Major programmatic thrusts are on Big Data Analytics, Biomedical Informatics and Translational Health Informatics

The curriculum for the B2D2K program includes (optional) bridge, required and elective courses designed to provide specialized training. These are supplemented by participation in seminars, symposia, responsible conduct of research and professional development activities.

Bridge Courses (optional)

Trainees are expected to enter the program with strong undergraduate preparation in quantitative or life sciences disciplines. For life science students, two bridge courses will be offered:

Elements of Algorithmic Thinking

This course provides introduction to computational problem solving and programming. Elements of data structures, algorithms, complexity, programming in python and hands-on data analysis exercises will be taught.

Elements of Statistical Thinking and Data Analysis

This course teaches probability, sampling techniques, data summarization, common sampling distributions, statistical inference and hypothesis testing, regression, non-parametric inference.

Required Courses (12 Credits)

Machine Learning and Predictive Modeling: Statistical and algorithmic models of learning; data representation, feature selection dimensionality reduction; probabilistic generative models (including Bayesian networks, dynamic Bayesian networks, topic models) and kernel methods for clustering, classification and regression; time series analysis. Applications. Practicum.

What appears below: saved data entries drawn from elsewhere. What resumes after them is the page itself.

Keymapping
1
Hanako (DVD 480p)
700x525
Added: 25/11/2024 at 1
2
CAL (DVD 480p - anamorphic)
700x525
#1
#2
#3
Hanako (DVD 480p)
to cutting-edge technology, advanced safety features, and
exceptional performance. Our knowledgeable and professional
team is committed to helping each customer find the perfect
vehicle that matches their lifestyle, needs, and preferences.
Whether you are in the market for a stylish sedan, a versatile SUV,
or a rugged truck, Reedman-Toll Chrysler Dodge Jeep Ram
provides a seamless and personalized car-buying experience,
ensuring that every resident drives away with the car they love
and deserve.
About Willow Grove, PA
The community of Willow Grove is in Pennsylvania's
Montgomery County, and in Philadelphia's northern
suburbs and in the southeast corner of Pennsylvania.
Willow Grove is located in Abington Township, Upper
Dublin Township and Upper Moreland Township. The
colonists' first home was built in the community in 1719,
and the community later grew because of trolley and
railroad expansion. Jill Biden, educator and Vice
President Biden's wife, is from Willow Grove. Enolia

Data ManagementRelational Databases, RDF and RDFS, OWL and Description Logics, Biomedical Ontologies (GO, ICD-10). Applications. Practicum.

Data Privacy: Statistical methods for data privacy, confidentiality, and disclosure limitation, computational methods (differential privacy, cryptography, k-anonymity), Privacy-preserving data analytics. Applications. Practicum.

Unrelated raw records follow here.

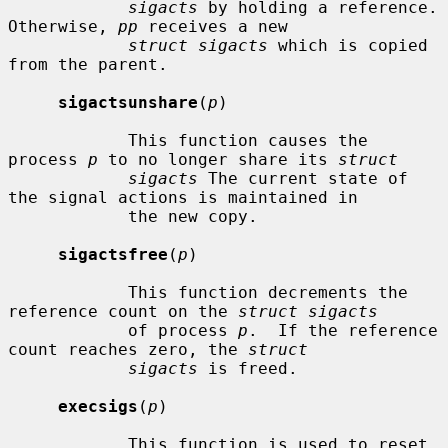
sigacts
 by holding a reference.  
Otherwise, 
pp
 receives a new

struct sigacts
 which is copied 
from the parent.

sigactsunshare
(
p
)

            This function causes the 
process 
p
 to no longer share its 
struct
sigacts
 The current state of 
the signal actions is maintained in

            the new copy.

sigactsfree
(
p
)

            This function decrements the 
reference count on the 
struct sigacts
            of process 
p
.  If the reference 
count reaches zero, the 
struct
sigacts
 is freed.

execsigs
(
p
)

            This function is used to reset 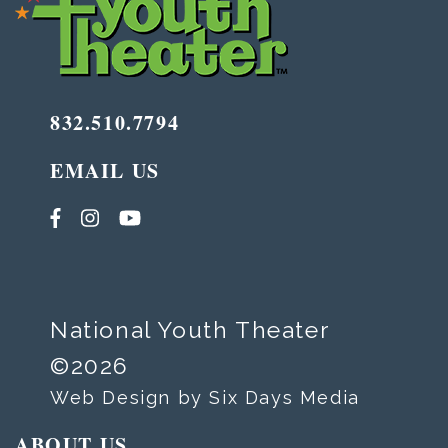
832.510.7794
EMAIL US
National Youth Theater
©2026
Web Design by Six Days Media
ABOUT US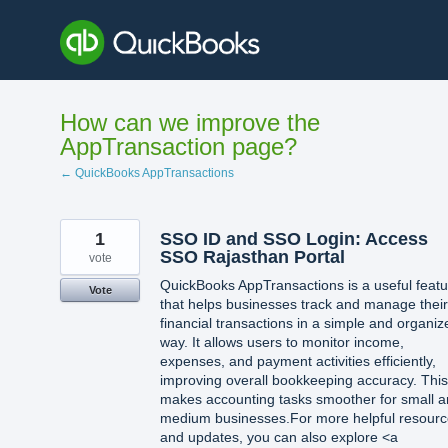
Skip
to
content
How can we improve the
AppTransaction page?
← QuickBooks AppTransactions
1
SSO ID and SSO Login: Access
SSO Rajasthan Portal
vote
QuickBooks AppTransactions is a useful featu
Vote
that helps businesses track and manage their
financial transactions in a simple and organiz
way. It allows users to monitor income,
expenses, and payment activities efficiently,
improving overall bookkeeping accuracy. This
makes accounting tasks smoother for small 
medium businesses.For more helpful resour
and updates, you can also explore <a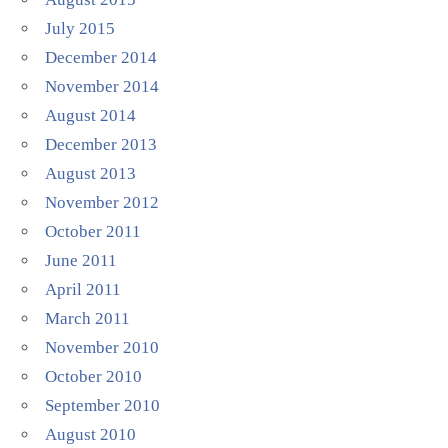
July 2015
December 2014
November 2014
August 2014
December 2013
August 2013
November 2012
October 2011
June 2011
April 2011
March 2011
November 2010
October 2010
September 2010
August 2010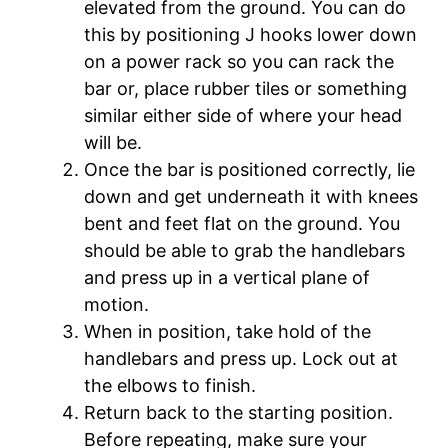
elevated from the ground. You can do
this by positioning J hooks lower down
on a power rack so you can rack the
bar or, place rubber tiles or something
similar either side of where your head
will be.
Once the bar is positioned correctly, lie
down and get underneath it with knees
bent and feet flat on the ground. You
should be able to grab the handlebars
and press up in a vertical plane of
motion.
When in position, take hold of the
handlebars and press up. Lock out at
the elbows to finish.
Return back to the starting position.
Before repeating, make sure your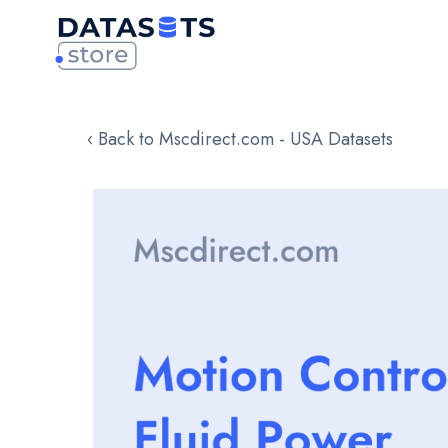
‹ Back to Mscdirect.com - USA Datasets
Skip
to
the
end
of
the
images
gallery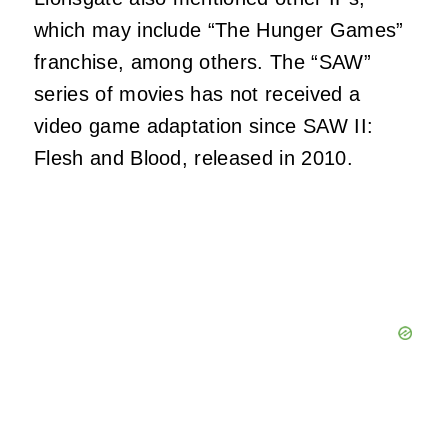
which may include “The Hunger Games”
franchise, among others. The “SAW”
series of movies has not received a
video game adaptation since SAW II:
Flesh and Blood, released in 2010.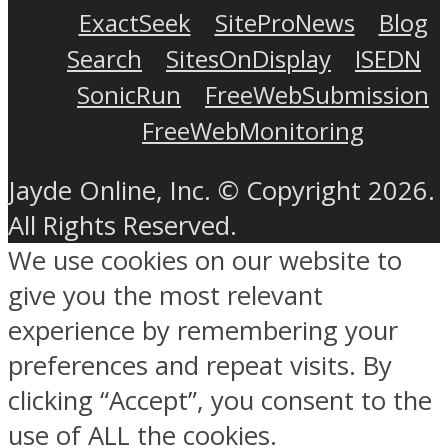
ExactSeek
SiteProNews
Blog
Search
SitesOnDisplay
ISEDN
SonicRun
FreeWebSubmission
FreeWebMonitoring
Jayde Online, Inc. © Copyright 2026.
All Rights Reserved.
We use cookies on our website to
give you the most relevant
experience by remembering your
preferences and repeat visits. By
clicking “Accept”, you consent to the
use of ALL the cookies.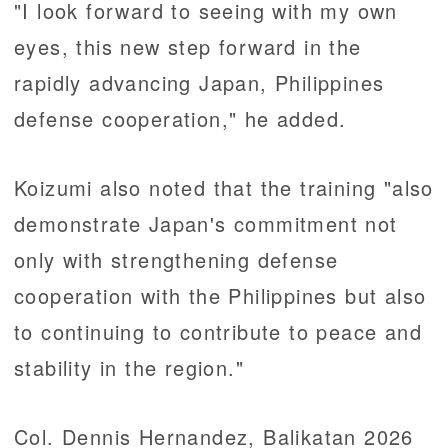
"I look forward to seeing with my own
eyes, this new step forward in the
rapidly advancing Japan, Philippines
defense cooperation," he added.
Koizumi also noted that the training "also
demonstrate Japan's commitment not
only with strengthening defense
cooperation with the Philippines but also
to continuing to contribute to peace and
stability in the region."
Col. Dennis Hernandez, Balikatan 2026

Big Data Analytics: Data analytics at scale. Hadoop, MapReduce, Scala, Spark and other tools for Big Data analytics at scale. Practicum.    

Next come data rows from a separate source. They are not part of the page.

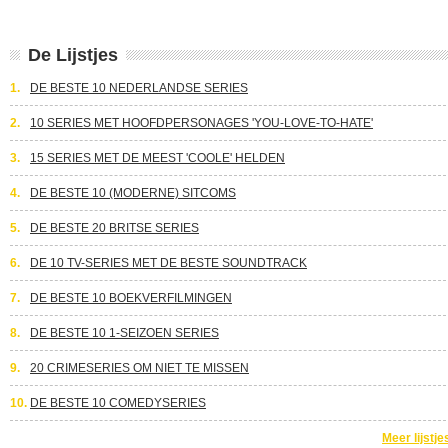
De Lijstjes
1.
DE BESTE 10 NEDERLANDSE SERIES
2.
10 SERIES MET HOOFDPERSONAGES 'YOU-LOVE-TO-HATE'
3.
15 SERIES MET DE MEEST 'COOLE' HELDEN
4.
DE BESTE 10 (MODERNE) SITCOMS
5.
DE BESTE 20 BRITSE SERIES
6.
DE 10 TV-SERIES MET DE BESTE SOUNDTRACK
7.
DE BESTE 10 BOEKVERFILMINGEN
8.
DE BESTE 10 1-SEIZOEN SERIES
9.
20 CRIMESERIES OM NIET TE MISSEN
10.
DE BESTE 10 COMEDYSERIES
Meer lijstje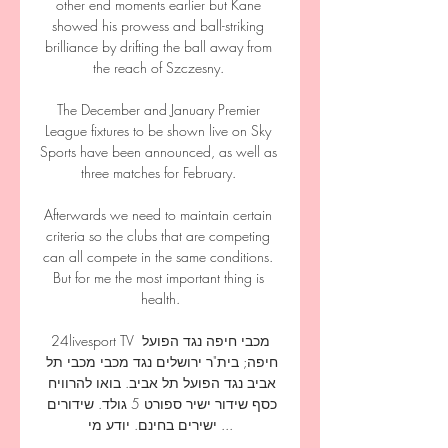
other end moments earlier but Kane 
showed his prowess and ball-striking 
brilliance by drifting the ball away from 
the reach of Szczesny. 

The December and January Premier 
League fixtures to be shown live on Sky 
Sports have been announced, as well as 
three matches for February. 

Afterwards we need to maintain certain 
criteria so the clubs that are competing 
can all compete in the same conditions. 
But for me the most important thing is 
health.

24livesport TV מכבי חיפה נגד הפועל 
חיפה; בית"ר ירושלים נגד מכבי מכבי תל 
אביב נגד הפועל תל אביב. בואו להרוויח 
כסף שידור ישיר ספורט 5 גולד. שידורים 
ישירים בחינם. יודע מי ...
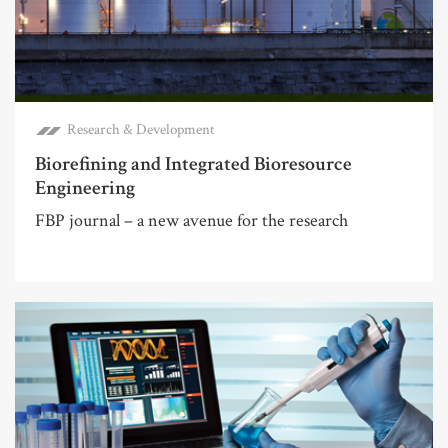
Research & Development
Biorefining and Integrated Bioresource
Engineering
FBP journal – a new avenue for the research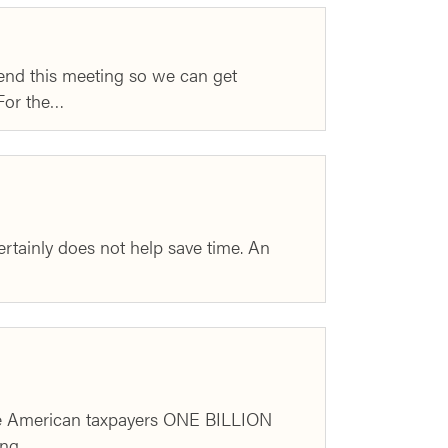
 end this meeting so we can get
 For the…
certainly does not help save time. An
ave American taxpayers ONE BILLION
ting…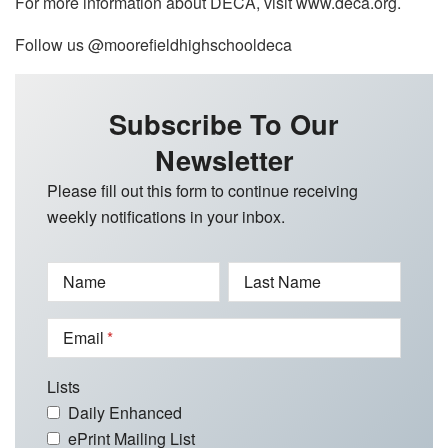
For more information about DECA, visit www.deca.org.
Follow us @moorefieldhighschooldeca
Subscribe To Our
Newsletter
Please fill out this form to continue receiving
weekly notifications in your inbox.
Name
Last Name
Email
Lists
Daily Enhanced
ePrint Mailing List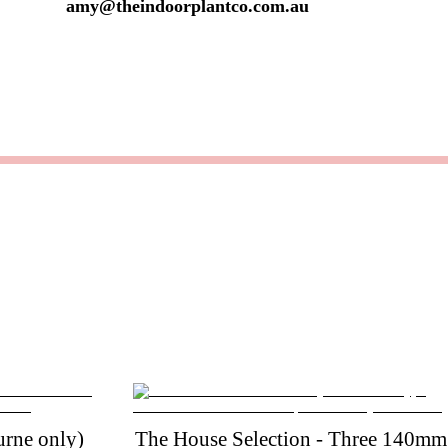
amy@theindoorplantco.com.au
rne only)
The House Selection - Three 140mm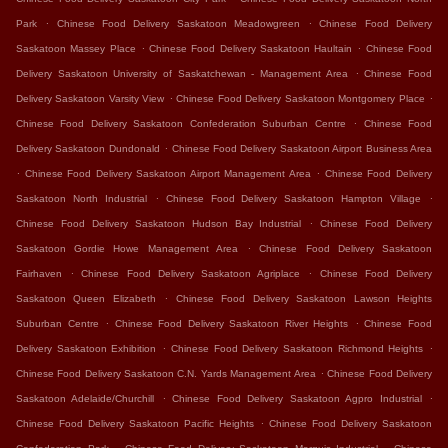
.
.
Park
Chinese Food Delivery Saskatoon Meadowgreen
Chinese Food Delivery
.
.
Saskatoon Massey Place
Chinese Food Delivery Saskatoon Haultain
Chinese Food
.
Delivery Saskatoon University of Saskatchewan - Management Area
Chinese Food
.
.
Delivery Saskatoon Varsity View
Chinese Food Delivery Saskatoon Montgomery Place
.
Chinese Food Delivery Saskatoon Confederation Suburban Centre
Chinese Food
.
Delivery Saskatoon Dundonald
Chinese Food Delivery Saskatoon Airport Business Area
.
.
Chinese Food Delivery Saskatoon Airport Management Area
Chinese Food Delivery
.
.
Saskatoon North Industrial
Chinese Food Delivery Saskatoon Hampton Village
.
Chinese Food Delivery Saskatoon Hudson Bay Industrial
Chinese Food Delivery
.
Saskatoon Gordie Howe Management Area
Chinese Food Delivery Saskatoon
.
.
Fairhaven
Chinese Food Delivery Saskatoon Agriplace
Chinese Food Delivery
.
Saskatoon Queen Elizabeth
Chinese Food Delivery Saskatoon Lawson Heights
.
.
Suburban Centre
Chinese Food Delivery Saskatoon River Heights
Chinese Food
.
.
Delivery Saskatoon Exhibition
Chinese Food Delivery Saskatoon Richmond Heights
.
Chinese Food Delivery Saskatoon C.N. Yards Management Area
Chinese Food Delivery
.
.
Saskatoon Adelaide/Churchill
Chinese Food Delivery Saskatoon Agpro Industrial
.
Chinese Food Delivery Saskatoon Pacific Heights
Chinese Food Delivery Saskatoon
.
.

Recommended Biomedical and Life Sciences Electives (9 credits):

B2D2K trainees will select 3 Biomedical and Life Sciences electives based on their research interests and recommendations from their co-major professors and thesis committee. Examples include: Genomics, Foundations in Data Driven Life Sciences, Statistical Analysis of Genomic Data, Systems Biology and Networks, Functional Genomics, Applied Bioinformatics; Human Development Across the Lifespan Biological Systems in Developmental Context; Human Development Intervention; Design and Evaluation of Prevention and Health Promotion Programs; Best Practices in Preventive Intervention; Multivariate Study of Change and Human Development; Methods of Statistical Analysis in Human Development; Strategies for Data Analysis in Developmental Research; Measurement in Human Development; Social Epidemiology; Observational Methodologies for Development; Dynamical Systems Analysis for Behavioral Sciences;  Person-specific data analysis.

Recommended Advanced Data Sciences Electives (9 Credits)

Upon completion of the Core coursework, B2D2K trainees will select 3 Advanced Data Sciences electives based on their research interests and recommendations from their co-major professors and thesis committee. Examples include: Principles of Artificial Intelligence, Data Mining, Causal Inference, Advanced Data Mining, Network Analytics, Advanced Network Analytics, Linear Regression Methods, Design & Analysis of Experiments, Analysis of Discrete Data, Applied Time Series Analysis, Longitudinal Data Analysis, Spatial Data Analysis, Visual Analytics, Optimization for Machine Learning, Information Retrieval and Search, Statistical Inference, Nonparametric and Semiparametric Models, Multivariate Analysis, Feature Screening and Selection, Latent Class Analysis, Longitudinal Structural Equation Modeling, Parallel Computing, Advanced Topics in Data Sciences.

Modular Short Courses on Experimental and Computational Techniques:

B2D2K fellows can choose from optional short modules on specific experimental or computational techniques (e.g., Molecular Biology Techniques, Statistical Methods, Programming (e.g., R, Python), High Performance Computing, etc. These are hands-on introductions to the use of specific techniques in a laboratory setting.